List every section reference cited in the body of the contract excerpt below, leaving out the heading.

*Selected text*.
-- Opening Marker --

Section 2.3. Closings .
(a) On the day of the Advance Notice, the Company shall deliver to the Investor in electronic form, such number of shares of the DWAC eligible Common Stock registered in the name of the Investor as shall equal the number of shares specified in the Advance Notice. On the later of the Advance Date or one Trading Day following receipt of the shares of Common Stock corresponding to the Advance Notice, the Investor shall deliver to the Company the amount of the Advance by wire transfer of immediately available funds. On or prior to the Advance Date, each of the Company and the Investor shall deliver to the other all documents, instruments and writings required to be delivered by either of them pursuant to Section 2.3(b) below in order to implement and effect the transactions contemplated herein. To the extent the Company has not paid the fees, expenses, and disbursements of the Investor in accordance with Section 12.4, the amount of such fees, expenses, and disbursements may be deducted by the Investor (and shall be paid to the relevant party) directly out of the proceeds of the Advance with no reduction in the amount of shares of the Common Stock to be delivered on such Advance Date.
(i) The Company shall deliver to the Investor the shares of Common Stock applicable to the Advance in accordance with Section 2.3(a). The certificates evidencing such shares shall be free of restrictive legends.

-- Closing Marker --

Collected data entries
-- Opening Marker --

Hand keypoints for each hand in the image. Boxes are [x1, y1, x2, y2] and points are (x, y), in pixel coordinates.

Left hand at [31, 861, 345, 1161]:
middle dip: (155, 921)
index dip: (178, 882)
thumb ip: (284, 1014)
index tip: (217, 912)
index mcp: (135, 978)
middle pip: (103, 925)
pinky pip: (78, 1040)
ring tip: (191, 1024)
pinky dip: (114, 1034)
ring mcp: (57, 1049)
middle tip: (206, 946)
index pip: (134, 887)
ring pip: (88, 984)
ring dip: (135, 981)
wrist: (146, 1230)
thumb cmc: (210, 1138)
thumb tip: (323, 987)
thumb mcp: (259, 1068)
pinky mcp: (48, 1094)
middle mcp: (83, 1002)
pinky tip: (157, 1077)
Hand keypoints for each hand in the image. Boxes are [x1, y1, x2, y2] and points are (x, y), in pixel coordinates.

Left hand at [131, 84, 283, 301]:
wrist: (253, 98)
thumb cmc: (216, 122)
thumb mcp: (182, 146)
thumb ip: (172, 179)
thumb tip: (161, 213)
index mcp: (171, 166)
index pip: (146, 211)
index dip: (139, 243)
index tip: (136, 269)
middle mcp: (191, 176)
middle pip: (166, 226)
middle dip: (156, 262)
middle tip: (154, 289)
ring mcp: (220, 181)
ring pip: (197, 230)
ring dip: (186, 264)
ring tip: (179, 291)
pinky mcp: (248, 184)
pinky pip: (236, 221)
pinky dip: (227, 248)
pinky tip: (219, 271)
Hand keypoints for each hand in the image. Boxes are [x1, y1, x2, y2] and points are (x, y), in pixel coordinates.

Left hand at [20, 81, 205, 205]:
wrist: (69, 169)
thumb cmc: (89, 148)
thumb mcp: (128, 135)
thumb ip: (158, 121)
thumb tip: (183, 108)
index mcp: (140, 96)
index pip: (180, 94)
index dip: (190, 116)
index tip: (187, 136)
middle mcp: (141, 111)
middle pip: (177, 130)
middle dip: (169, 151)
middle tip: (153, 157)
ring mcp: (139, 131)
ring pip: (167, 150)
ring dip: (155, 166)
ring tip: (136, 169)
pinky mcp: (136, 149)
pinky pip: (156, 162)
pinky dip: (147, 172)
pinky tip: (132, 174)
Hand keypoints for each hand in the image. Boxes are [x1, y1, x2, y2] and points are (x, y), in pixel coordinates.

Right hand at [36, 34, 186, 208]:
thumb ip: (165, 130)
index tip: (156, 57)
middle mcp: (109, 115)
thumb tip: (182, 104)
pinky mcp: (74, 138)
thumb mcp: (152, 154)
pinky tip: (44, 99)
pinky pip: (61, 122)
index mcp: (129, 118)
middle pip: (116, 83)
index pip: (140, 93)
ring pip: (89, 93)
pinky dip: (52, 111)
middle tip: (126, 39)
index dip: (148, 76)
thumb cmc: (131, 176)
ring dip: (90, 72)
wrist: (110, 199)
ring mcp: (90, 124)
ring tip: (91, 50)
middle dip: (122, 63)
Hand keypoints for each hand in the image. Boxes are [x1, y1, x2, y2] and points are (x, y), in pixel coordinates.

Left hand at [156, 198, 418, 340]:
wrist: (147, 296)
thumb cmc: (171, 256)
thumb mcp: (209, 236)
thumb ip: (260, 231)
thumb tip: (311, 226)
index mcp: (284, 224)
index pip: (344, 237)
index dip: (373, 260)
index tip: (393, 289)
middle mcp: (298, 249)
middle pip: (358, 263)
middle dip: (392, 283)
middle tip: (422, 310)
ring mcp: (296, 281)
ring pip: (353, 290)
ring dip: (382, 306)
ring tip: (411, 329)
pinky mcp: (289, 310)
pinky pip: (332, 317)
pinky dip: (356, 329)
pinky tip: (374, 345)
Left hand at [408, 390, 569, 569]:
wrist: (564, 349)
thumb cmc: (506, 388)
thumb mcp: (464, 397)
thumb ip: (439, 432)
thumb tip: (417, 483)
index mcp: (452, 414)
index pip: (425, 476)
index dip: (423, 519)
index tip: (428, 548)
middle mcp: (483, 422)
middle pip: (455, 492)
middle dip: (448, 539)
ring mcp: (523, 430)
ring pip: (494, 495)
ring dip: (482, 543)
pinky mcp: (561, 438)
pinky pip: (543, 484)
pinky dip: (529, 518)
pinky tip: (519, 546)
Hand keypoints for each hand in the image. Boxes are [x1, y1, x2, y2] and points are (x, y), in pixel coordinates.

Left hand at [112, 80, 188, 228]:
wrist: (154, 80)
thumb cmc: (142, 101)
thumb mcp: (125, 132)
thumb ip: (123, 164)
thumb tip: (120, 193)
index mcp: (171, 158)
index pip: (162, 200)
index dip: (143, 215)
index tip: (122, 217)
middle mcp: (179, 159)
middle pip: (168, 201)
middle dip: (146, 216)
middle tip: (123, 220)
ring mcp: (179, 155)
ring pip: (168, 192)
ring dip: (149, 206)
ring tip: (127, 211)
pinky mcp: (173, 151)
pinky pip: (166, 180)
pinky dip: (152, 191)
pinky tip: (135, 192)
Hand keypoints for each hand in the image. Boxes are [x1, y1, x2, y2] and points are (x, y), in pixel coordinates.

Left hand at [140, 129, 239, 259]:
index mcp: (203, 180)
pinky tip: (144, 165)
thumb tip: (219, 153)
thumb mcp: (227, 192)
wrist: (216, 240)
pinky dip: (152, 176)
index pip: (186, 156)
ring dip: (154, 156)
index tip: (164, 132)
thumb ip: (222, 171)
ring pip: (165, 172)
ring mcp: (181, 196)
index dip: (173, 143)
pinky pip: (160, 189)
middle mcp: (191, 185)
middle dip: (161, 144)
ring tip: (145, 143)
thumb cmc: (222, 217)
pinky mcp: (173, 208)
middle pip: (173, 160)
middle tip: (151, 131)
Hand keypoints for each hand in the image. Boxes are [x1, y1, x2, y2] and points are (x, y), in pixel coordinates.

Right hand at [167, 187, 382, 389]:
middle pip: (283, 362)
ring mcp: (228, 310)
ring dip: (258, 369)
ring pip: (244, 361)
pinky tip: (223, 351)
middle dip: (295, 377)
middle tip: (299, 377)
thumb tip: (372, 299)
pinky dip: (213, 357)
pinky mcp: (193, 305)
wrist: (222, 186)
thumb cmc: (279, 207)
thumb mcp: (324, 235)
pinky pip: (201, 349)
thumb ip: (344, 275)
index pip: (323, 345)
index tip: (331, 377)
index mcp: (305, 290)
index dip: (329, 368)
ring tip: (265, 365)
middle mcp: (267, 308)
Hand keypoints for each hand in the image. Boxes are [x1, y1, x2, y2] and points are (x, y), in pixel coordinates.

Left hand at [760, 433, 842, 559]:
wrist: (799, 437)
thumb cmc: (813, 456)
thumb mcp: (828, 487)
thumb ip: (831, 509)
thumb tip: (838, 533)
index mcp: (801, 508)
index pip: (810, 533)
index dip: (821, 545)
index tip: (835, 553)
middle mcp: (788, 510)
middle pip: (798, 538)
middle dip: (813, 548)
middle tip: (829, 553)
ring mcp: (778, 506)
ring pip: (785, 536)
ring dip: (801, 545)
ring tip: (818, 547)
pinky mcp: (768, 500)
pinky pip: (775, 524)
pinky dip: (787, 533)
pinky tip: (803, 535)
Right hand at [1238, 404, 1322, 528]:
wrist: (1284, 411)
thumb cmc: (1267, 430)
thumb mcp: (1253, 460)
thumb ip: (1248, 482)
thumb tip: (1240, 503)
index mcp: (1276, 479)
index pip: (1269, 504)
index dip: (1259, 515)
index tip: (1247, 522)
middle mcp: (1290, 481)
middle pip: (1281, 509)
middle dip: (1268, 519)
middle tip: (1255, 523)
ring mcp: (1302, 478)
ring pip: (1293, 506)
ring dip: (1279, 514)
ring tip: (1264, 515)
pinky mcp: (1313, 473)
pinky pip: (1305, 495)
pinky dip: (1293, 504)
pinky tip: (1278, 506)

-- Closing Marker --

*Task output*.
Section 2.3(b), Section 12.4, Section 2.3(a)